(SELECTED EXTRACT)
Cabinet Minister, Assam
- In office 9 June 2022 – 23 March 2026
- Chief Minister: Himanta Biswa Sarma
- Portfolios: Mines and Minerals (2022–23); Power, Co-operation, Indigenous and Tribal Faith and Culture (Archaeology) (2022–24); Sports and Youth Welfare (2023–26); Welfare of Minorities and Development (2024–26); Public Works (Buildings and National Highways) (2024–25);

Member, Assam Legislative Assembly
- In office 2 May 2021 – 23 March 2026
- Preceded by: Bir Bhadra Hagjer
- Constituency: Haflong

Personal details
- Born: 13 May 1977 (age 49) Haflong, Assam, India
- Party: Indian National Congress (since 2026)
- Other political affiliations: Bharatiya Janata Party (until 2026)
- Education: M.Sc. (Zoology)
(End SELECTED EXTRACT)
(LISTED ENTRIES)
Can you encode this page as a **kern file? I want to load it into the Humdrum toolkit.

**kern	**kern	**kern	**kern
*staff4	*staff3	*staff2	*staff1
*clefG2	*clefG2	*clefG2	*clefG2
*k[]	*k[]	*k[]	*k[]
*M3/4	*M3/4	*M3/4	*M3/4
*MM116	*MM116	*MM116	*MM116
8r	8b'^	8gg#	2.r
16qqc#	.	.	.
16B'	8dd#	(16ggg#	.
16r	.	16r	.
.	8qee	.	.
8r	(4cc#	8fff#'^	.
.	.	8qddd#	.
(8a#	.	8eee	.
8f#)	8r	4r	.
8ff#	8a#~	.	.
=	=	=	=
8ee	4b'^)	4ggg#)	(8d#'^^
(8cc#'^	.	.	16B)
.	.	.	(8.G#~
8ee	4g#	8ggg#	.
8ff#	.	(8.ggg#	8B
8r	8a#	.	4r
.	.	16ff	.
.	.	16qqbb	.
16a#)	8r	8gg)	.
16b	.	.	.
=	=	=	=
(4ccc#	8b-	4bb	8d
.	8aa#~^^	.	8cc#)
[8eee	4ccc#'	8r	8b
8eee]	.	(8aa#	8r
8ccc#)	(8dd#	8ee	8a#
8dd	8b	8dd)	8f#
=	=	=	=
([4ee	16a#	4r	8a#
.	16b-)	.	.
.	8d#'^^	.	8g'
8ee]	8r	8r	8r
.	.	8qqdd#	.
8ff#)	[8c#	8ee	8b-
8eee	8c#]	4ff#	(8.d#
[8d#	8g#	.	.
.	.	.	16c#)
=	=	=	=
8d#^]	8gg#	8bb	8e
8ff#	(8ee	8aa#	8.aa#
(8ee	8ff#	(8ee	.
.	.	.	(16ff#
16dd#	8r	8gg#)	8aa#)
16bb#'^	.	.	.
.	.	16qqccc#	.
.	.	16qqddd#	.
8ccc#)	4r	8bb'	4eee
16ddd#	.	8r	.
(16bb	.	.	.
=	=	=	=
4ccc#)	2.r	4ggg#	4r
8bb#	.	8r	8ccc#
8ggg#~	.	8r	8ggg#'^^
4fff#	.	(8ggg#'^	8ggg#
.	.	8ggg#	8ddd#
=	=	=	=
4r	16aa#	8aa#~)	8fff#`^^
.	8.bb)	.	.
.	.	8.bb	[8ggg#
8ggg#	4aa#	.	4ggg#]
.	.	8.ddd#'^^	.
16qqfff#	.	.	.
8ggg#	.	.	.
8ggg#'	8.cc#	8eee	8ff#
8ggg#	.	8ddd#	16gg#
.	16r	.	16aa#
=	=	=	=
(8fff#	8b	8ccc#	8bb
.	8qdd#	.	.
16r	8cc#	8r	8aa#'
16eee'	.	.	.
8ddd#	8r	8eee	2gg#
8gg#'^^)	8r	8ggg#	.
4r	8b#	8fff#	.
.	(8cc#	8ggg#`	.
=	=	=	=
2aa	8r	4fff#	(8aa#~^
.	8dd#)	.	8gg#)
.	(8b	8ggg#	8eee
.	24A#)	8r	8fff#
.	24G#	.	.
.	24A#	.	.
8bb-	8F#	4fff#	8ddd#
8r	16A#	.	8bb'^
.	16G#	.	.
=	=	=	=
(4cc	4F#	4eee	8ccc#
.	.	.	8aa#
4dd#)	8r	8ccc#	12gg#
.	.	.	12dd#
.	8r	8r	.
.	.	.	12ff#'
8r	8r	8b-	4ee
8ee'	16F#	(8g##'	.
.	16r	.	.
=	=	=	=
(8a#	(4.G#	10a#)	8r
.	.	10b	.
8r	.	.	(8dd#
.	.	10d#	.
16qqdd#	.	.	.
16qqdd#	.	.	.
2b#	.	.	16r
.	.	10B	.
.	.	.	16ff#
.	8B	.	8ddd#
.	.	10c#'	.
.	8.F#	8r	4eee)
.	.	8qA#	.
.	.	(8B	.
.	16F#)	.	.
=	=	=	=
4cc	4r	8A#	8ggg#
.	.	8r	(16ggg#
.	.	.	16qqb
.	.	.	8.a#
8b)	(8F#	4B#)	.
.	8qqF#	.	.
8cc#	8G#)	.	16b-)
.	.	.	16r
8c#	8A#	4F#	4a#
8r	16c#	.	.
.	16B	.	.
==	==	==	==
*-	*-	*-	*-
(End LISTED ENTRIES)
■ STUDY QUESTIONS:
1. According to the Assam officeholder profile, which constituency did this member of the Assam Legislative Assembly represent?
2. Echo the Assam officeholder profile from "Member, Assam Legislative" up to and including "Education: M.Sc. (Zoology)".
3. Carry on the Assam officeholder profile past its final line.
The data are drawn from a separate source.

■ RESPONSE LIST:
1. Haflong

2.
Member, Assam Legislative Assembly
- In office 2 May 2021 – 23 March 2026
- Preceded by: Bir Bhadra Hagjer
- Constituency: Haflong

Personal details
- Born: 13 May 1977 (age 49) Haflong, Assam, India
- Party: Indian National Congress (since 2026)
- Other political affiliations: Bharatiya Janata Party (until 2026)
- Education: M.Sc. (Zoology)

3.
- Alma mater: Cotton College, Guwahati
- Profession: Politician

= Nandita Garlosa =

Indian politician

Nandita Garlosa (born 13 May 1977) is an Indian National Congress politician from Assam who previously served as the Minister for Power, Cooperation, Mines, Minerals, Indigenous and Tribal Faith and Culture Department in the Sarma Ministry from 2022 till 2026. She left the Bharatiya Janata Party in March 2026 after being denied candidature from the party. She represents the Haflong constituency in the Assam Legislative Assembly since 2021.